Lawmakers, under the leadership of House Speaker Will Weatherford and Senate President Don Gaetz, largely shed the animus that marked previous sessions and worked to find common ground, a refreshing development.
Of course, it helps to have money. For the first time in several years, lawmakers had a budget surplus to work with. So the record $74.5 billion budget will give raises to teachers and the support personnel in our public schools for the first time in six years. State employees will also get a boost. Everglades restoration will be funded.
Lawmakers on many issues demonstrated an admirable willingness to compromise, including the debate over Citizens Insurance rates. Lawmakers listened to consumer concerns and eliminated the potential for steep rate hikes from a proposed bill while keeping needed accountability provisions.
Lawmakers also listened to voters frustrated over long voting lines in 2012. The governor and Republican lawmakers who supported a 2011 election law overhaul recognized its shortcomings and rightfully reversed course, expanding early-voting opportunities.

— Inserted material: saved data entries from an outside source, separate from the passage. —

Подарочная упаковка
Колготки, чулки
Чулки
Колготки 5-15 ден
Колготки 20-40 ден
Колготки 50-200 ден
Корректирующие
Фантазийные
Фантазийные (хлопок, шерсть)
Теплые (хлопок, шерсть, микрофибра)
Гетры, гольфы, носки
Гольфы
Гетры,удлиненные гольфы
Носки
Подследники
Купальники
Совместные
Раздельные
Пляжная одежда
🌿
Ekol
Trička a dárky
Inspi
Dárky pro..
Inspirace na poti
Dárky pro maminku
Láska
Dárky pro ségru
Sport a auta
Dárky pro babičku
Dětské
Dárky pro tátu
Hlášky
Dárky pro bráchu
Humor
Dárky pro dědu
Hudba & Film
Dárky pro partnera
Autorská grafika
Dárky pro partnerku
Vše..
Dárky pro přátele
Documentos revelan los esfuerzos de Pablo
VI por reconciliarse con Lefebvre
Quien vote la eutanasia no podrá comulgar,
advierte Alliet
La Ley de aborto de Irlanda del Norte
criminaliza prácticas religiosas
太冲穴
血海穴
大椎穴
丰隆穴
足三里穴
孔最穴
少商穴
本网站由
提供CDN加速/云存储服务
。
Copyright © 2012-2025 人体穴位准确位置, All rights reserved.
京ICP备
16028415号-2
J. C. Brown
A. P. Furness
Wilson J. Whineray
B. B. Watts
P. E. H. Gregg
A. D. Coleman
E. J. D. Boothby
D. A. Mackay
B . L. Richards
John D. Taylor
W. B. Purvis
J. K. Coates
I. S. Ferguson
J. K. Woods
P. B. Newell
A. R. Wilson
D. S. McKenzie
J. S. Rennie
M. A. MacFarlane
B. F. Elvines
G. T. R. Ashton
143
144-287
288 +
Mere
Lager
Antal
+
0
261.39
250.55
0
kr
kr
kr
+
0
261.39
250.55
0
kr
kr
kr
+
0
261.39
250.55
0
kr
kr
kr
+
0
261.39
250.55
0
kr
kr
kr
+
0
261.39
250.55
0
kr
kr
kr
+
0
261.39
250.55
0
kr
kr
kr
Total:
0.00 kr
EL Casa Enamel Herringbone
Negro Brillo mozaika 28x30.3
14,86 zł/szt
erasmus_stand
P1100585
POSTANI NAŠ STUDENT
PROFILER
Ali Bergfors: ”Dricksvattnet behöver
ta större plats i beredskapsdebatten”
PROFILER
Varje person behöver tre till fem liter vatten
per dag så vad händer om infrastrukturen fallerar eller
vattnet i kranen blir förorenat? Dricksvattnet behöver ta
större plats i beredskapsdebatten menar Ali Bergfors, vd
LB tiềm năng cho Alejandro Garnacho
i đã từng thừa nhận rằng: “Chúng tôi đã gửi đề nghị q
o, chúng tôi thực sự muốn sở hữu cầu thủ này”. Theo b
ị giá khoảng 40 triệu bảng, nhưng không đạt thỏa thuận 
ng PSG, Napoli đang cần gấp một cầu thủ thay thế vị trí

They also passed the state’s first ban on texting while driving. While the bill isn’t as strong as it should be, it’s a start for a state that found itself among the few in the nation without a ban.
The elimination of sales taxes on manufacturing equipment, a priority of Gov. Rick Scott, is a sensible attempt to stimulate the state’s economy. It’s too bad the rush to pass it in the closing days was reminiscent of previous sessions where leadership rammed through bills without regard for procedural niceties. It might leave this worthy accomplishment exposed to legal challenges.
Ethics reform made a refreshing appearance this session. There will be new financial disclosure rules and limits on lobbying by ex-lawmakers. And the foreclosure backlog that has vexed the judicial system and homeowners’ associations alike might shrink under a measure lawmakers passed.
The Career and Professional Education Act, or CAPE, will integrate real-world technology skills and knowledge into K-12 classrooms and higher education programs, and should help more graduates find jobs.
Not every compromise ended with a good result and there were the characteristic schemes to benefit select special interests. Don’t be surprised if a few dubious measures were quietly slipped into law.
But there were also sensible votes to reject some extreme measures, and a justifiable gubernatorial veto. The so-called parent trigger bill, which would have unnecessarily changed the dynamics for fixing broken schools, was narrowly defeated. An alimony bill contained reasonable changes to archaic laws but went too far by allowing previous alimony agreements to be changed. The governor rightfully vetoed it. And efforts to possibly eliminate the state’s governing body over high school athletics failed to gain passage.
In the end, though, the discord over Medicaid leaves a dark cloud over a fairly smooth session. Speaker Weatherford refused to adopt a well-crafted Senate plan to accept $51 billion in federal money to help insure the state’s poor, dooming any hope for a meaningful agreement.
It was a harmful and ill-advised power play in an otherwise tidy session.